Paul Klee (1879-1940)
PROPERTY FROM A DISTINGUISHED EUROPEAN COLLECTION
Paul Klee (1879-1940)

Ruhendes

細節
Paul Klee (1879-1940)
Ruhendes
signed 'Klee' (lower right); dated, numbered and inscribed '1930 X.7. Ruhendes' (on the artist's mount)
watercolour and pen and ink on paper laid down on the artist's mount
sheet: 8 7/8 x 11 7/8 in. (22.6 x 30.2 cm.)
the artist's mount: 19¾ x 25¾ in. (50 x 65.5 cm.)
Executed in 1930
來源
Marguerite Rothmund-Trüssel, Luins.
Eleanor Saidenberg collection, New York, by 1975.
Acquired from the above by the present owner.
出版
J. Glaesemer, Paul Klee, Die farbigen Werke im Kunstmuseum Bern, Gemälde, farbige Blätter, Hinterglasbilder und Plastiken, Bern, 1976, p. 175.
The Paul Klee Foundation (ed.), Paul Klee, Catalogue raisonné, vol. 5, 1927-1930, Bern, 2001, no. 5253 (illustrated p. 481).
展覽
New York, Saidenberg Gallery, Honoring the Centenary of the Birth of Paul Klee, An Exhibition of Oils, Watercolors, Mixed Media and Drawings by Paul Klee, Dating from 1913 to 1940, March - May 1979, no. 41.

拍品專文

Executed towards the end of Paul Klee's years as a teacher, artist and theorist at the Bauhaus in Weimar and Dessau, where he worked from 1920 to 1931, Ruhendes, or 'Resting', is a manifestation of the artist's belief in the power of color and compositional arrangement to transport one's senses to a higher realm of being, and is an example of the beauty and lyricism that Klee extracted from the most simple geometrical lines and forms.
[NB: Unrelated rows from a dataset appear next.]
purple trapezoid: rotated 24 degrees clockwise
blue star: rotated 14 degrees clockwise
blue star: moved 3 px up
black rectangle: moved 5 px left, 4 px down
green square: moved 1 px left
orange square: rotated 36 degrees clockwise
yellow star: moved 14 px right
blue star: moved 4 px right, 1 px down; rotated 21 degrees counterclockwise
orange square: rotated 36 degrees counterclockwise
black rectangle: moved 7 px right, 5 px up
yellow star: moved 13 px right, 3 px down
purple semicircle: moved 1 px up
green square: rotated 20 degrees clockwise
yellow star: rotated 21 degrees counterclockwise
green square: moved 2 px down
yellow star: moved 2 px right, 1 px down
The work belongs to a series of seven watercolours executed in 1930 relating to a drawing lesson that Klee gave to his students at the Bauhaus on the subject of orientation in pictorial space (PKZ nos. 5253-5259). With a palette of only red and blue, ethereal swathes of watercolour are layered to create an illusion of depth, the sharp geometrical ink framing lending structure to the composition. At the centre, a subtle application of watercolour lends shadow to the two horizontal lines, which suggest a closed eye and mouth, peace and tranquility of one of Jawlensky's meditating heads.

As the artist explained to his students, 'Practical considerations in regard to space: the spatial character of the plane is imaginary. Often it represents a conflict for the painter. He does not wish to treat the third dimension illusionistically...but if different parts of the plane are given different values, it is hard to avoid a certain effect of depth. If everything remains perfectly flat, we might under certain circumstances have a good carpet. If it does not remain flat, we come to the formal problem of the third dimension. One of the artist's basic problems is how to enlarge space. We do it by means of overlapping planes. In this way we can create the illusion of larger and smaller planes in depth. Side by side, one behind the other, overlapping, interpenetrating...major-minor, large or small components, brilliance-darkness, behind-in front. And so the desire or need to bring in a third dimension gives rise to very simple artistic contrasts. If what we designate as the main object is not in the foreground but in between, and similar things lie in front and behind, as regards the third dimension we shall have three different frontal planes. Then the main action takes place in the middle, through its relation to the frontal planes "behind and in front"' (Paul Klee, in The Notebooks of Paul Klee, J. Spiller (ed.), New York, 1961, p. 49).